Snow Doll ~離れていても君を~
いつだったか私とケイの前に現れた男達とは、また違う気がした。
鋭い瞳の奥に強い意志が見え、余裕が窺えた。
照明にさらされた髪は、この辺りではあまり見たことのない、銀と灰の混じった神秘的な色。
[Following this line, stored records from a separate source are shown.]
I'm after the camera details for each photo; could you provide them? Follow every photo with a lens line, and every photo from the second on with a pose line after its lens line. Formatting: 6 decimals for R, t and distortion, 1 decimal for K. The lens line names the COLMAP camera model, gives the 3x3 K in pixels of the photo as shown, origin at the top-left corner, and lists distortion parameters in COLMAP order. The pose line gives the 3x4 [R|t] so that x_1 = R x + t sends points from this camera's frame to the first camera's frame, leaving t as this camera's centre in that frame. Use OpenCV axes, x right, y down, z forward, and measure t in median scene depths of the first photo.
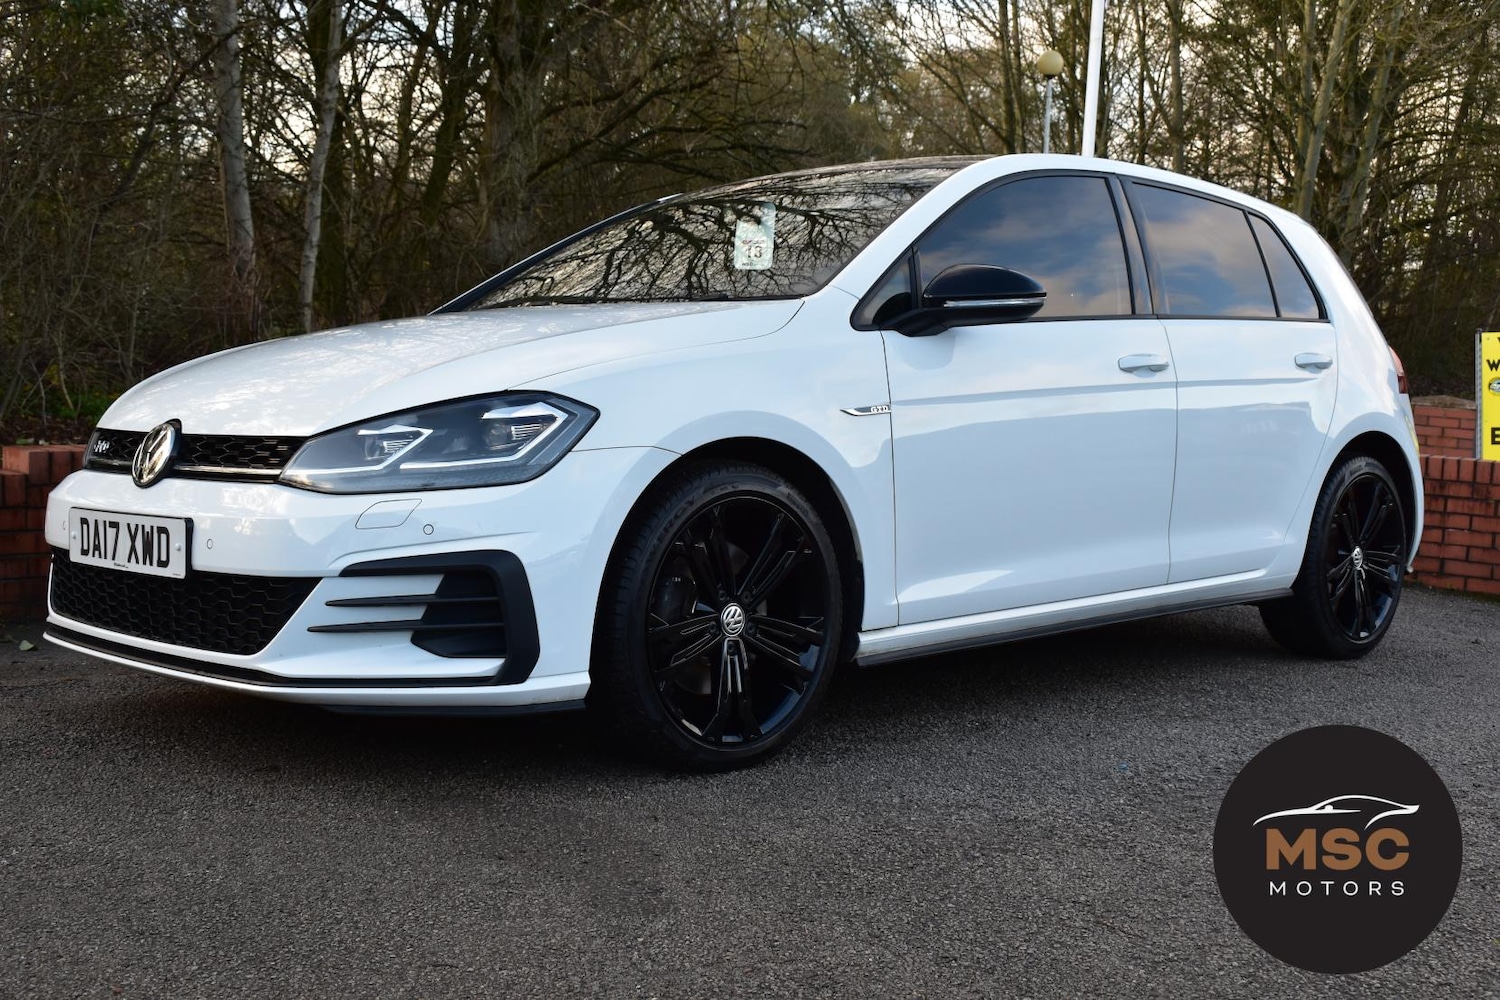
lens RADIAL K [[1824.1, 0, 750.0], [0, 1824.1, 500.0], [0, 0, 1]] dist [-0.061674, 0.030093]
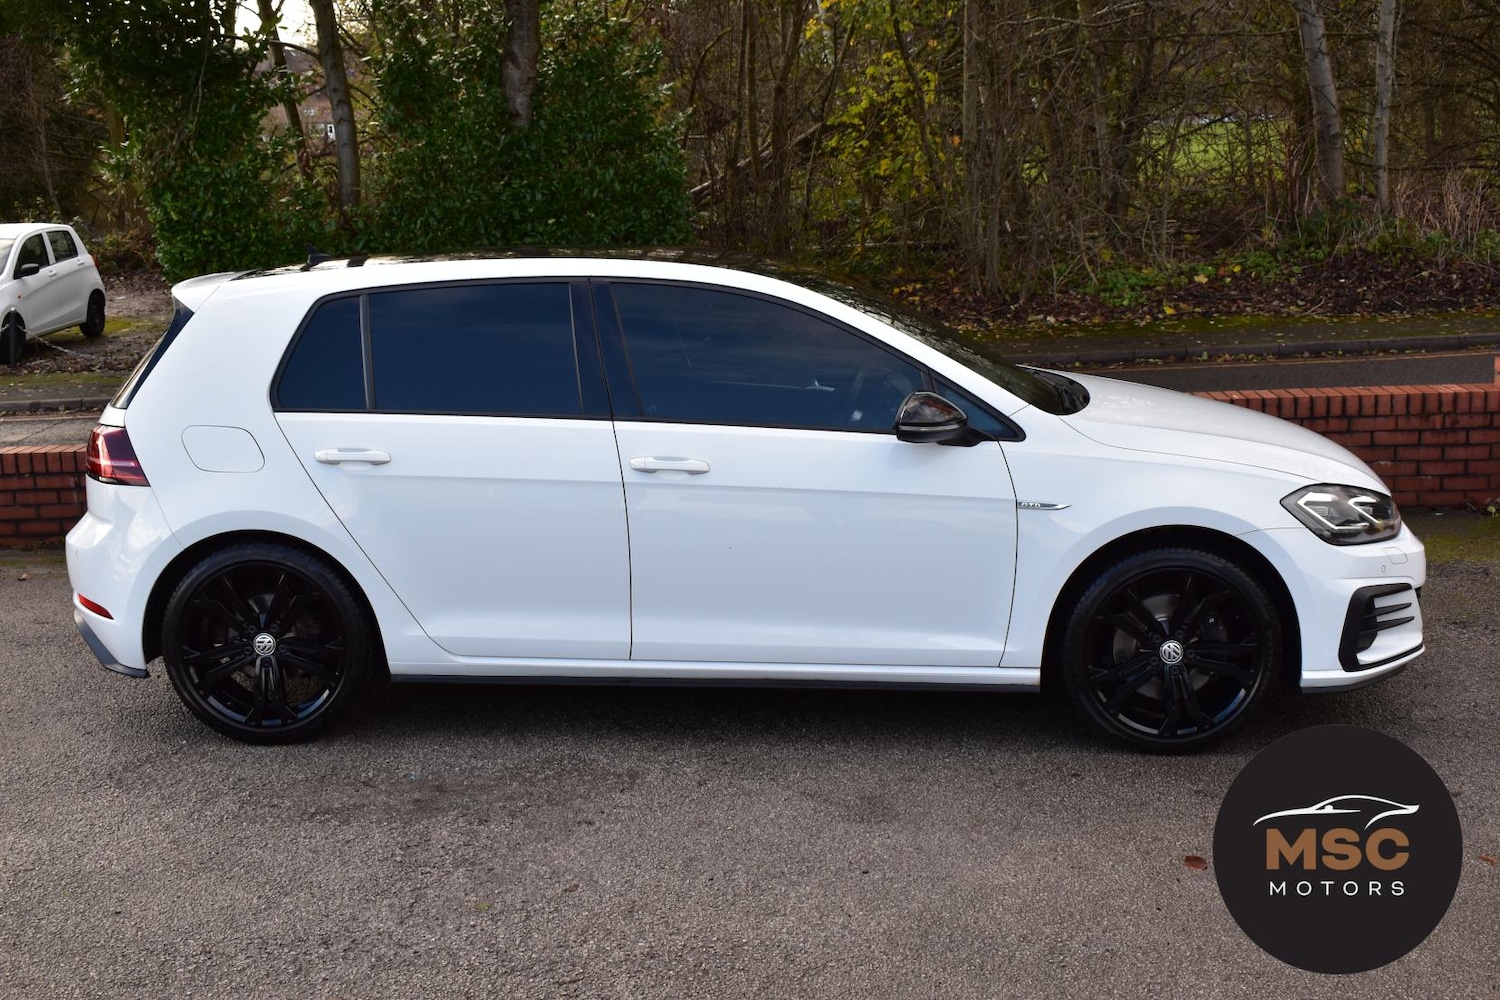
lens RADIAL K [[1824.1, 0, 750.0], [0, 1824.1, 500.0], [0, 0, 1]] dist [-0.061674, 0.030093]
pose [[0.706397, 0.083943, -0.702820, 1.366682], [-0.004998, 0.993510, 0.113639, -0.213681], [0.707798, -0.076761, 0.702232, 0.204043]]
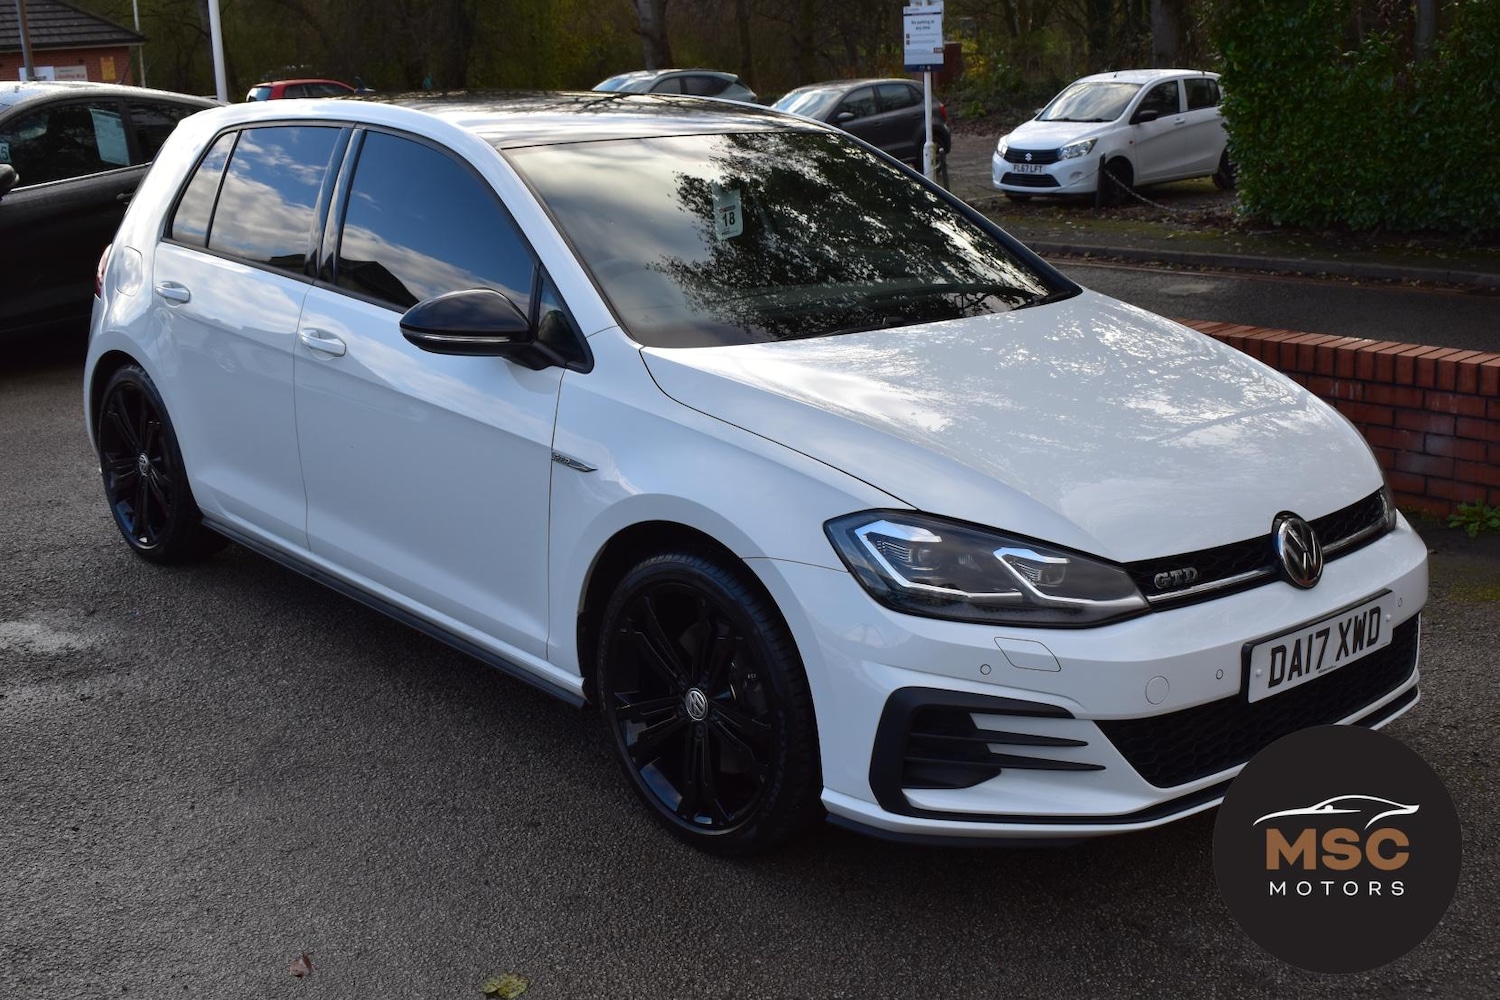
lens RADIAL K [[1824.1, 0, 750.0], [0, 1824.1, 500.0], [0, 0, 1]] dist [-0.061674, 0.030093]
pose [[0.001187, 0.217640, -0.976028, 1.552060], [-0.062817, 0.974118, 0.217137, -0.260802], [0.998024, 0.061053, 0.014828, 1.405132]]
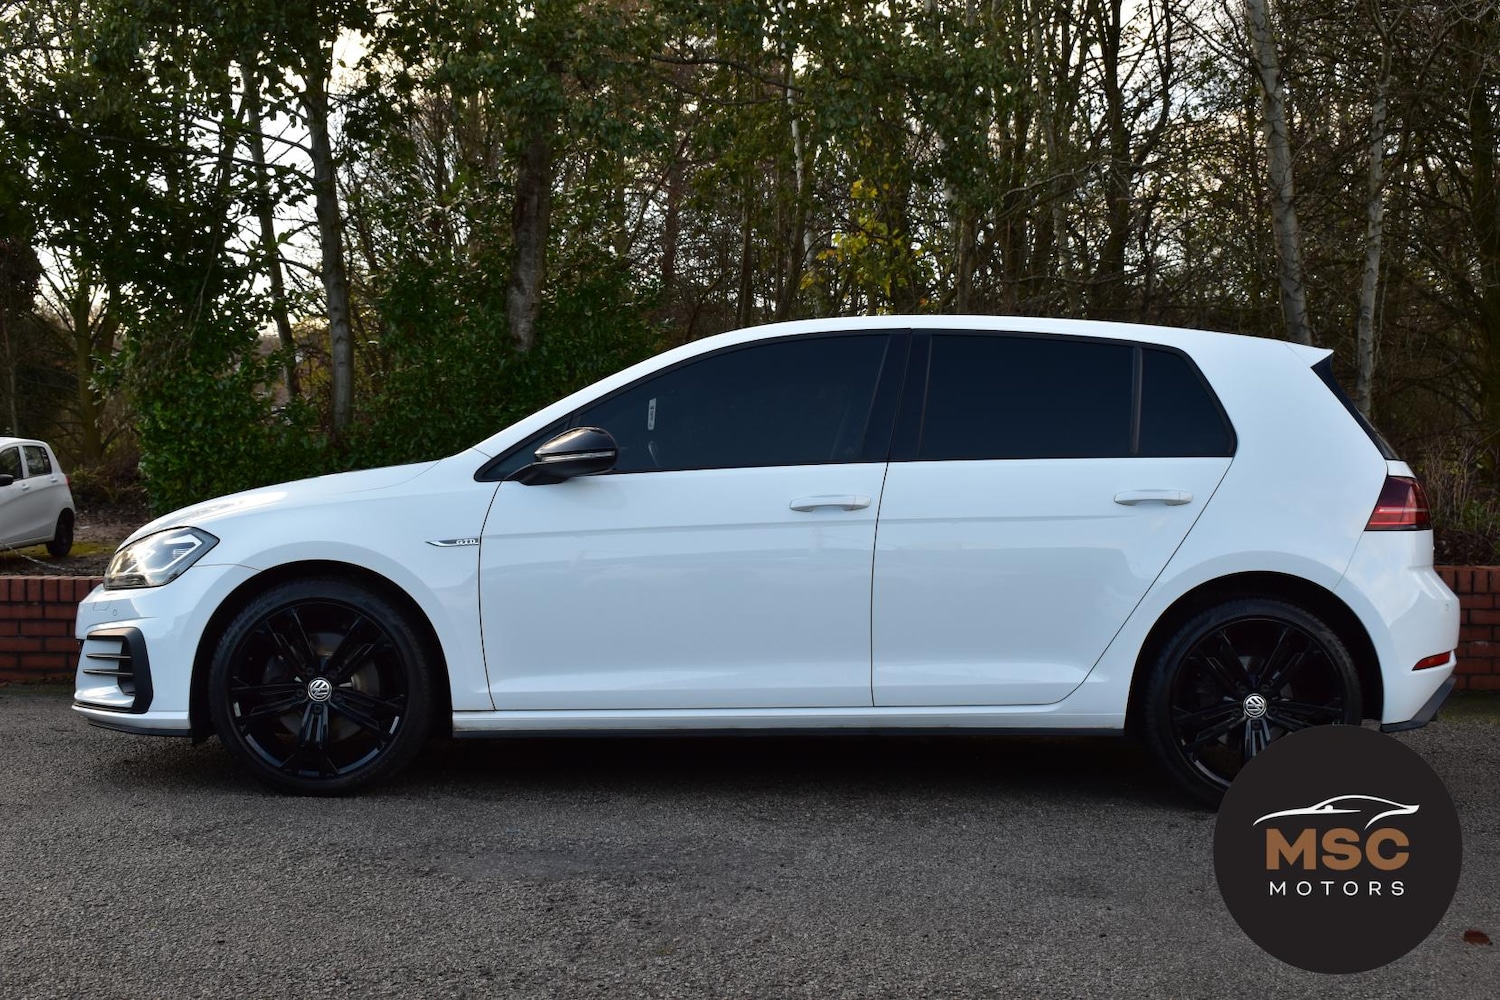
lens RADIAL K [[1808.7, 0, 750.0], [0, 1808.7, 500.0], [0, 0, 1]] dist [-0.062155, 0.022345]
pose [[0.731198, -0.003827, -0.682155, 1.147806], [-0.044810, 0.997555, -0.053628, -0.020000], [0.680692, 0.069780, 0.729238, 0.194920]]
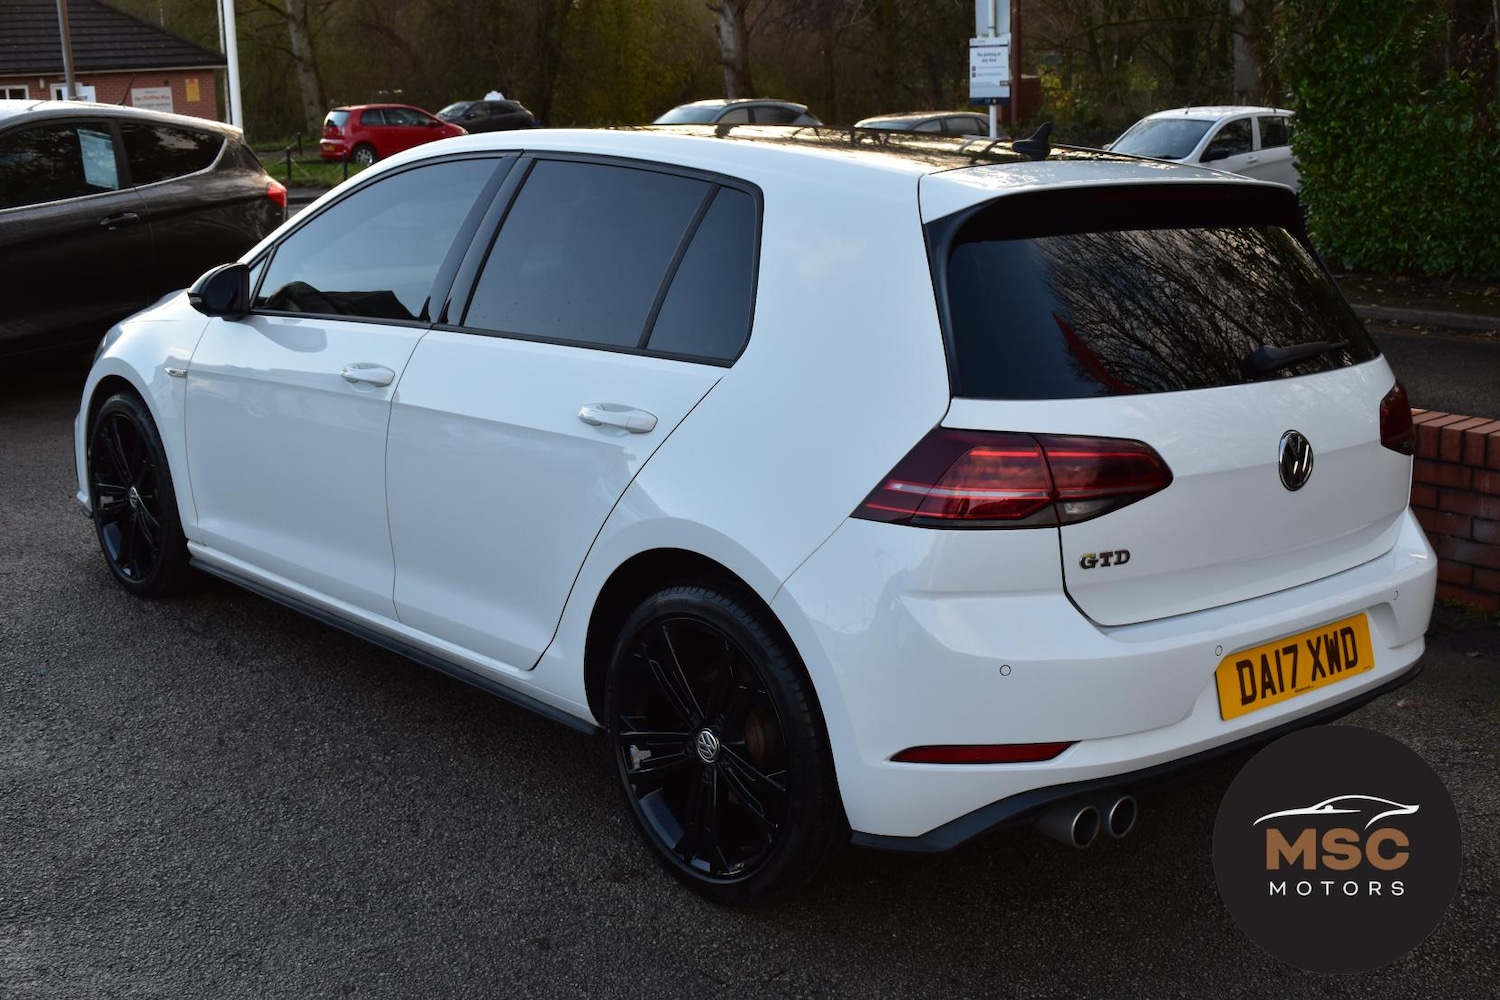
lens RADIAL K [[1808.7, 0, 750.0], [0, 1808.7, 500.0], [0, 0, 1]] dist [-0.062155, 0.022345]
pose [[-0.048429, 0.202700, -0.978043, 1.365310], [-0.077022, 0.975518, 0.205991, -0.266406], [0.995853, 0.085307, -0.031631, 1.505109]]
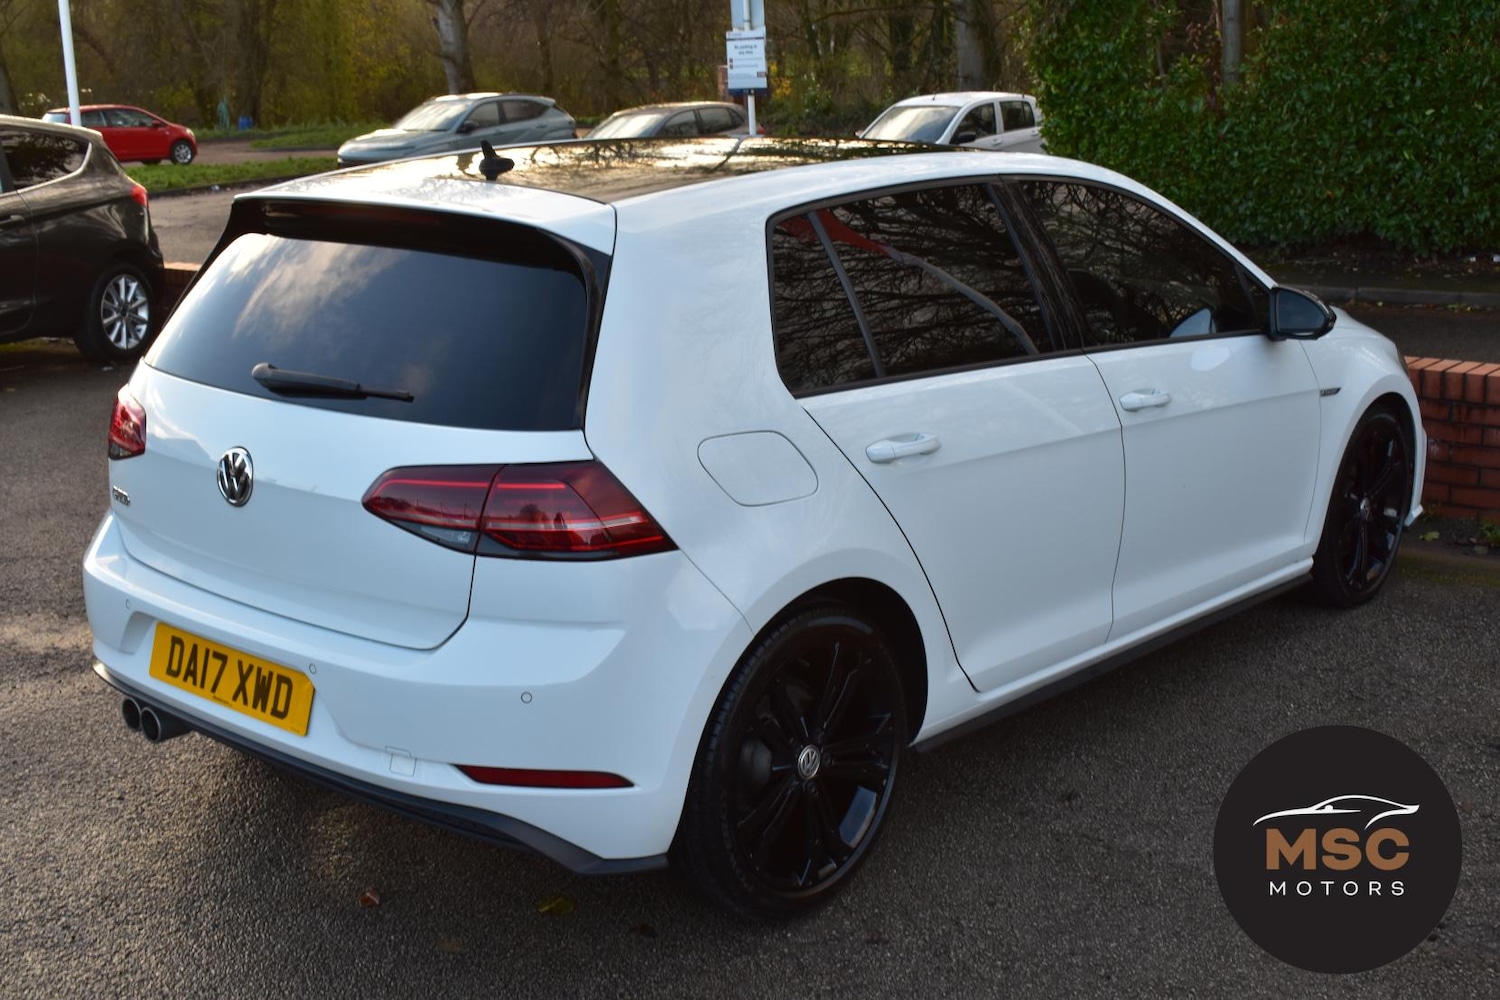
lens RADIAL K [[1852.4, 0, 750.0], [0, 1852.4, 500.0], [0, 0, 1]] dist [-0.052930, 0.003777]
pose [[0.110124, 0.201471, -0.973284, 1.696597], [-0.059766, 0.978810, 0.195852, -0.257729], [0.992119, 0.036601, 0.119831, 1.294612]]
「この前は、俺の部下が勝手なことをして済まなかった」
私の顎をすくい、男が謝罪の言葉を口にする。
「無理やり連れ去るなど、卑怯な真似だったな」
「……どうして私を?」
捕らわれた顎を気にしながらも、私は小さく問いかけた。
私を手に入れて、何のメリットがあるのか不思議だ。
一応、如月先輩の彼女ということになっているから、人質にでもしようというのか。
「どうして、だと?」
急に憎らしげにすがめられた目が、一瞬誰かと似ていて体が強張る。
肩を強くつかまれ、その下の古傷が痛んだ。
「あいつの大事にする──本気で好きな女を、見ておこうと思ってな」
あいつ……?
誰のことだろう。
「このまま蒼生に来ないか? すぐ近くに椿高もあるから不便はないと思うが」
逃げたいのに、肩をつかむ力が強すぎて振り払えない。
えぐるような視線が怖くて目を合わせられない。
「影島、やめろ。優希奈に触れるな」
ふっと体が解放されたかと思うと、私は黒いコートの人に抱き寄せられていた。
「お兄ちゃん……!」
やっぱり、さっき見かけた人影は兄だった。
灰色の髪の男は舌打ちをすると、身を翻し駐車場の方へ遠ざかって行った。